> **Actividades**:
1. En el fragmento sobre la extinción humana, ¿en cuánto tiempo podría extinguirse la especie humana según el cosmólogo Fergus Simpson?
2. Retome el fragmento sobre la extinción humana y prosiga su redacción a partir de la última oración que aparece.

11 de diciembre de 2016

(Dice el cosmólogo Fergus Simpson que la especie humana podría extinguirse en menos de 700 años)

 

Pepe H / Nacho Rodríguez

 

Que en menos de 700 años justos usted y yo, sin distinción de sexo, raza o religión, vamos a ser calvos de solemnidad, calvos con todo merecimiento y calvos a los que ya nos dará igual no tener derecho a réplica, eso ya se lo dejo yo claro ahora mismo para que ninguno nos llevemos luego a engaño, señoras y señores míos, todos calvos y, por fin, libres de toda carga y completamente iguales, ¡objetivo cumplido!, ante la Ley.
Pero es que ya no solo se trata de lo que nos vaya a pasar a nosotros, que, la verdad sea dicha, tampoco es un tema tan trascendente más allá de lo irrefutable que es el hecho constatable de que cada uno tiene su corazoncito, sus buenas púas y algún que otro plan para cuando llegue la jubilación, sino de algo más grave que traspasa los límites de nuestro propio ombligo hasta convertirse en una catástrofe, o puede que no tanto, universal. Dice el cosmólogo Fergus Simpson, literalmente y sin aparente afán de amargarle a nadie las Pascuas más allá de las amarguras propias con las que ya andamos braceando cada uno, que la especie humana podría extinguirse en menos de 700 años.
Eso es, 700 años, que es un número redondo que, fíjese bien, te descuidas unas cuantas reencarnaciones, viviéndolas a lo tonto, y te lo encuentras a la vuelta de la esquina, que es el lugar más filosófico del mundo porque allí te puedes encontrar con mil sorpresas y preguntas.

> **Líneas proporcionadas**:
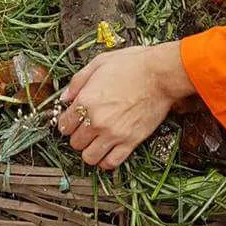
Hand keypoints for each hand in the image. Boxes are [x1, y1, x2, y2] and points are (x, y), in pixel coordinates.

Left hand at [58, 43, 194, 169]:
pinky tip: (107, 151)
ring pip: (89, 157)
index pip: (64, 124)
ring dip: (89, 151)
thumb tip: (65, 97)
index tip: (72, 121)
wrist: (161, 74)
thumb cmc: (134, 65)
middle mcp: (97, 120)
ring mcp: (113, 133)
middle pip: (75, 142)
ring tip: (95, 142)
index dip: (67, 122)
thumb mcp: (99, 63)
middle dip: (78, 136)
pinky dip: (106, 161)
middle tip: (86, 129)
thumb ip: (78, 81)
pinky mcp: (130, 141)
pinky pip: (111, 163)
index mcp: (86, 100)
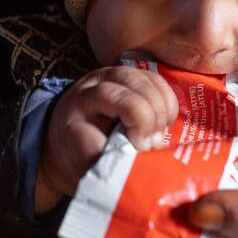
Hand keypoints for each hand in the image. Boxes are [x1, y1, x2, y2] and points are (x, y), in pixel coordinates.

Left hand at [35, 66, 177, 213]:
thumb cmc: (80, 155)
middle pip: (134, 82)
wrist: (69, 142)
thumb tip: (144, 161)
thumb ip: (112, 159)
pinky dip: (168, 100)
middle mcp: (97, 80)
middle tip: (154, 143)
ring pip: (147, 79)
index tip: (143, 146)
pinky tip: (165, 122)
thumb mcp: (88, 162)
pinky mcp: (131, 78)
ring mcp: (115, 75)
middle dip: (152, 114)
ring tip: (160, 133)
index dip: (139, 119)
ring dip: (162, 107)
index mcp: (81, 100)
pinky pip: (157, 81)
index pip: (115, 96)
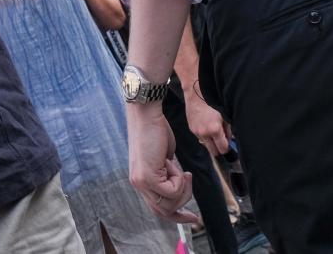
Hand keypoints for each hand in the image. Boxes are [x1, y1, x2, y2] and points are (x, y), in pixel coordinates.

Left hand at [126, 104, 199, 224]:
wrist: (147, 115)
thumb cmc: (156, 132)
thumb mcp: (164, 159)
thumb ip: (168, 176)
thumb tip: (179, 189)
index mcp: (141, 181)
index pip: (158, 209)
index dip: (177, 216)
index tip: (194, 218)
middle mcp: (138, 185)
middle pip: (165, 211)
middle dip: (184, 201)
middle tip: (188, 178)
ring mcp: (141, 182)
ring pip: (170, 204)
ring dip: (182, 187)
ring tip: (179, 168)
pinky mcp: (147, 177)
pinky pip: (171, 191)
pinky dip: (179, 179)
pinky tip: (171, 162)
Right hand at [183, 87, 231, 156]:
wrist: (196, 92)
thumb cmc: (212, 101)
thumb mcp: (225, 115)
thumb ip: (228, 131)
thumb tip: (230, 140)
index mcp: (215, 130)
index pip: (223, 149)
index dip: (227, 148)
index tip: (228, 144)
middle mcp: (205, 133)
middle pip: (213, 152)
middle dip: (219, 148)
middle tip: (222, 141)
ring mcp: (197, 132)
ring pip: (206, 145)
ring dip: (210, 141)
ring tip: (213, 130)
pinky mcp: (191, 129)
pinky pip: (200, 137)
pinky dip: (204, 135)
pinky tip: (206, 125)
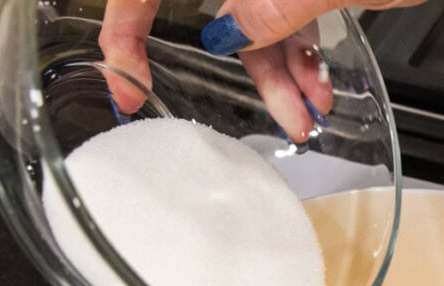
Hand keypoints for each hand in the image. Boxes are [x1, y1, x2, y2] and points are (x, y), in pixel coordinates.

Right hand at [99, 0, 424, 140]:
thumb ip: (275, 2)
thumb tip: (226, 31)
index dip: (124, 28)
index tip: (128, 80)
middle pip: (208, 3)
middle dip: (244, 67)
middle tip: (273, 115)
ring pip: (252, 11)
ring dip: (280, 67)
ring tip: (310, 112)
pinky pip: (283, 4)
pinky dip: (299, 45)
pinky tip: (318, 83)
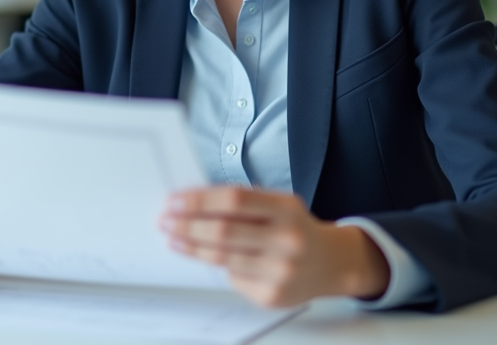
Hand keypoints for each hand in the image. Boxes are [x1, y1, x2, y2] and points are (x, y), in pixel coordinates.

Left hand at [159, 186, 390, 306]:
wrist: (332, 264)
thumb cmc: (296, 228)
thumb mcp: (280, 204)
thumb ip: (243, 203)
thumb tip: (193, 202)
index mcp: (287, 209)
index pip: (234, 201)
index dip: (199, 201)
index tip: (174, 201)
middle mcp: (287, 241)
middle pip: (223, 232)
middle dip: (187, 226)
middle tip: (165, 221)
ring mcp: (280, 271)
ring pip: (222, 258)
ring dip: (191, 247)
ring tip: (173, 238)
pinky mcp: (272, 295)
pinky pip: (232, 278)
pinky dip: (216, 265)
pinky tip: (206, 256)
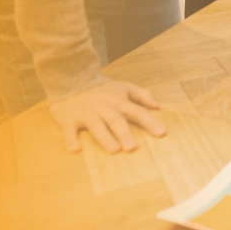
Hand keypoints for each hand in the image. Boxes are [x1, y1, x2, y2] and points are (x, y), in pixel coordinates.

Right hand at [49, 80, 165, 153]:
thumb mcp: (123, 87)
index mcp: (119, 102)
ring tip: (113, 150)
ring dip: (104, 138)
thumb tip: (157, 106)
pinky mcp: (68, 119)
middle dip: (124, 134)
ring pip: (96, 126)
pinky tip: (75, 149)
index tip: (161, 133)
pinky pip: (69, 130)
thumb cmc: (101, 89)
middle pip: (116, 121)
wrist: (70, 79)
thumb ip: (142, 95)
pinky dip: (70, 139)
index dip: (150, 122)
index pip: (137, 112)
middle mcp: (104, 108)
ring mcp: (86, 114)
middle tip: (132, 147)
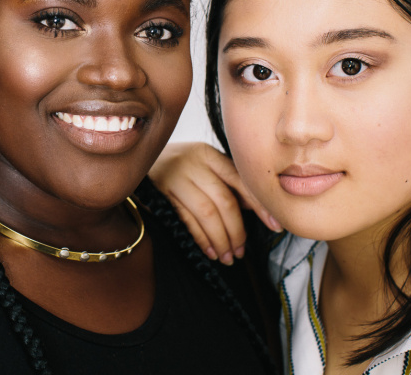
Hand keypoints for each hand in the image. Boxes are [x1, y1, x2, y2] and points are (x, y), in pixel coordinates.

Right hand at [149, 142, 281, 264]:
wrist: (135, 158)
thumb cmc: (178, 167)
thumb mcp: (203, 167)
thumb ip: (227, 184)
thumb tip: (259, 210)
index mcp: (210, 154)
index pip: (241, 181)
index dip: (260, 205)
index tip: (276, 225)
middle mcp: (193, 162)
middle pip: (224, 200)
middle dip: (237, 230)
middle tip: (242, 251)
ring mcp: (175, 176)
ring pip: (207, 213)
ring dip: (220, 239)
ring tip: (228, 257)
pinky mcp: (160, 193)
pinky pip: (186, 220)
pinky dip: (201, 239)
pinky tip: (211, 251)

> **Respuestas a continuación**:
1. En menos de 700 años.

2.
Ha coincidido en el tiempo el anuncio de Simpson verdaderamente conmovedor, esperanzador y por qué no muy de calentar los consumistas motores navideños, con la noticia de alcance de que cien destacados científicos piden inversiones para evitar que un asteroide destruya la Tierra, que es justamente ese planeta que tenemos tan a mano, cada vez más azul plástico, que ya nos estamos encargando nosotros solitos de mandar al cuerno, bien es verdad que con el apoyo incontestable y obstinado de mamíferos bípedos como el así llamado sirio Bashar al-Asad, por solo poner un ejemplo sangriento e irritante de entre todos los que no tendrían cabida en tres o cuatro océanos atlánticos.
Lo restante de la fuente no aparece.